=== YOUR OBJECTIVE ===
Rewrite the part that opens with the line containing "11,41 is written." and closes with the line containing "It shows 11,38", substituting "relying on" for "counting on" and keeping everything else unchanged.

Data records
__________________________________________________

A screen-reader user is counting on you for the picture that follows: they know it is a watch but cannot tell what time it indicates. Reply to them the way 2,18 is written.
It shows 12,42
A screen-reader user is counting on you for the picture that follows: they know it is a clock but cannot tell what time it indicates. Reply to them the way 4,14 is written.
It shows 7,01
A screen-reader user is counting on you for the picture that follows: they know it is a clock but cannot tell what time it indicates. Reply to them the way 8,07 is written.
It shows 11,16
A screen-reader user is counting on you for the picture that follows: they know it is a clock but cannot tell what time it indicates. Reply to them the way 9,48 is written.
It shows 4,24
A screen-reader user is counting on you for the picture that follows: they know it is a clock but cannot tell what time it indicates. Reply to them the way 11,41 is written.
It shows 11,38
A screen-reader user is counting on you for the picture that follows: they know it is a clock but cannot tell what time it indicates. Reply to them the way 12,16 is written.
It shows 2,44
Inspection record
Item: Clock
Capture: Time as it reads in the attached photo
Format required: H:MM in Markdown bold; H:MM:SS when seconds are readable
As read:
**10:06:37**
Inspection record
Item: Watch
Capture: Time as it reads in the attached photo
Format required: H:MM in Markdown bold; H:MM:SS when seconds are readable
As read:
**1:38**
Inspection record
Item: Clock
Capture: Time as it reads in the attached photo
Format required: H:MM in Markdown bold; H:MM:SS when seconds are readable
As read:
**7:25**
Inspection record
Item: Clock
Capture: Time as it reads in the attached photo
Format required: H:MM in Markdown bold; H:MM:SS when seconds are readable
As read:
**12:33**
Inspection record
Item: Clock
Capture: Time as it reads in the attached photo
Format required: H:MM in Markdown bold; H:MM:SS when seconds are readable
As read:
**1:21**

__________________________________________________

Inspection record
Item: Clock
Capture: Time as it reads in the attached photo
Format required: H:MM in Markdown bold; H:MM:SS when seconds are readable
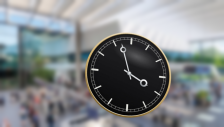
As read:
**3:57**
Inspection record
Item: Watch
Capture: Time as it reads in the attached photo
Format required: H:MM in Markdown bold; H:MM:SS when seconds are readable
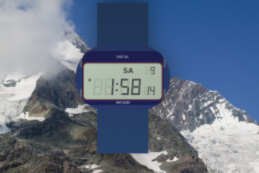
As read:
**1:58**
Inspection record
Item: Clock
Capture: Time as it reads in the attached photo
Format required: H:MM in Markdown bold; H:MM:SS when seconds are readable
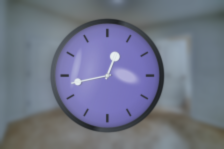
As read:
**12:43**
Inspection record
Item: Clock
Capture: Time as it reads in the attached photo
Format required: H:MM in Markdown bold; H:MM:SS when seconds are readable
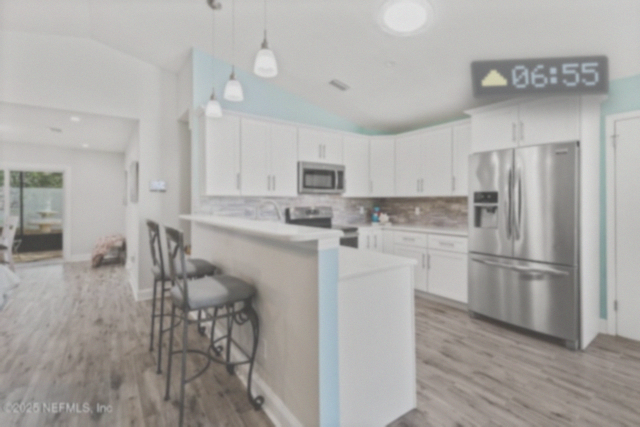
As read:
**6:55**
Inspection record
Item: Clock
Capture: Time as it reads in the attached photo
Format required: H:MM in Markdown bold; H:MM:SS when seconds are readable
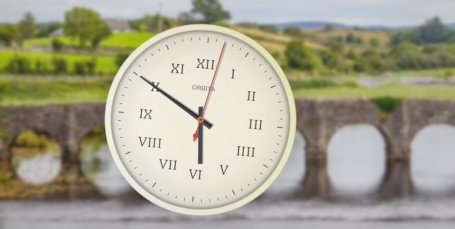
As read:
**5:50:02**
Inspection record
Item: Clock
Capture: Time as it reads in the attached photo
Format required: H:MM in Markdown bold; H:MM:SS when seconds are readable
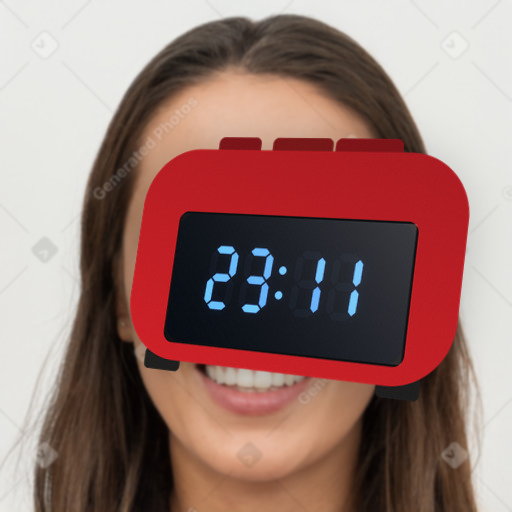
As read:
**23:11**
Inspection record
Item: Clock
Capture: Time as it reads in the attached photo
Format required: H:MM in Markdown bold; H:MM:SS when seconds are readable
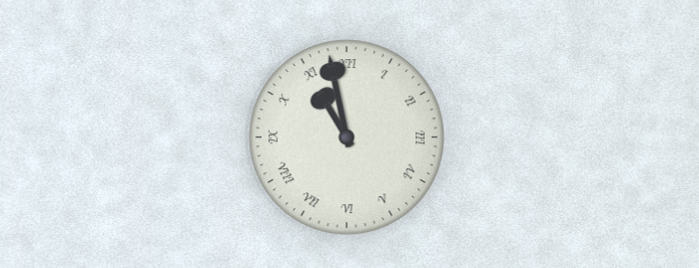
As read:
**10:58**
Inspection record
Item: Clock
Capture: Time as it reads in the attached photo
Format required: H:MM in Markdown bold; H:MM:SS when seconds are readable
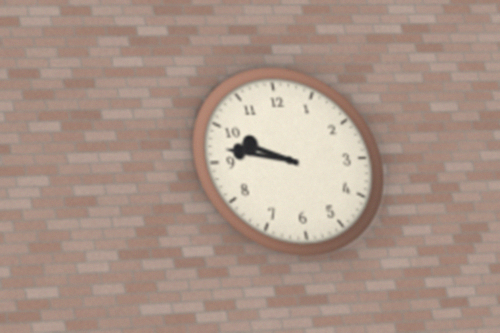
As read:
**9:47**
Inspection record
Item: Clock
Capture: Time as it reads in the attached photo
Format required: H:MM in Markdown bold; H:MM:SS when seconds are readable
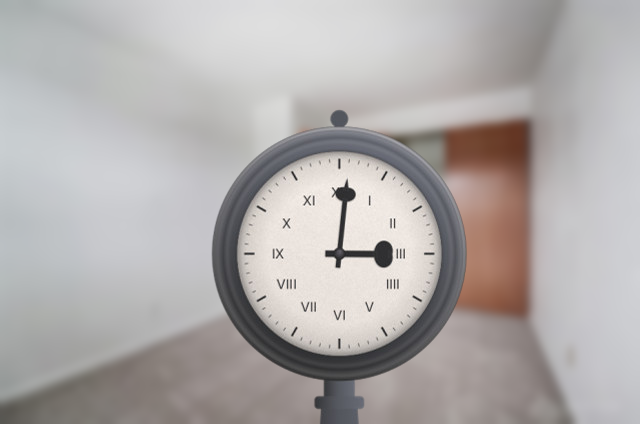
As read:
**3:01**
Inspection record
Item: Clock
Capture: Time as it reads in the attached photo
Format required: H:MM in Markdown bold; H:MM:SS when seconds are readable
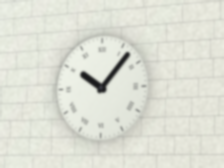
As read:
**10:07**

__________________________________________________

=== RESPONSE TO THIS EXERCISE ===
A screen-reader user is relying on you for the picture that follows: they know it is a clock but cannot tell what time it indicates. Reply to them the way 11,41 is written.
It shows 11,38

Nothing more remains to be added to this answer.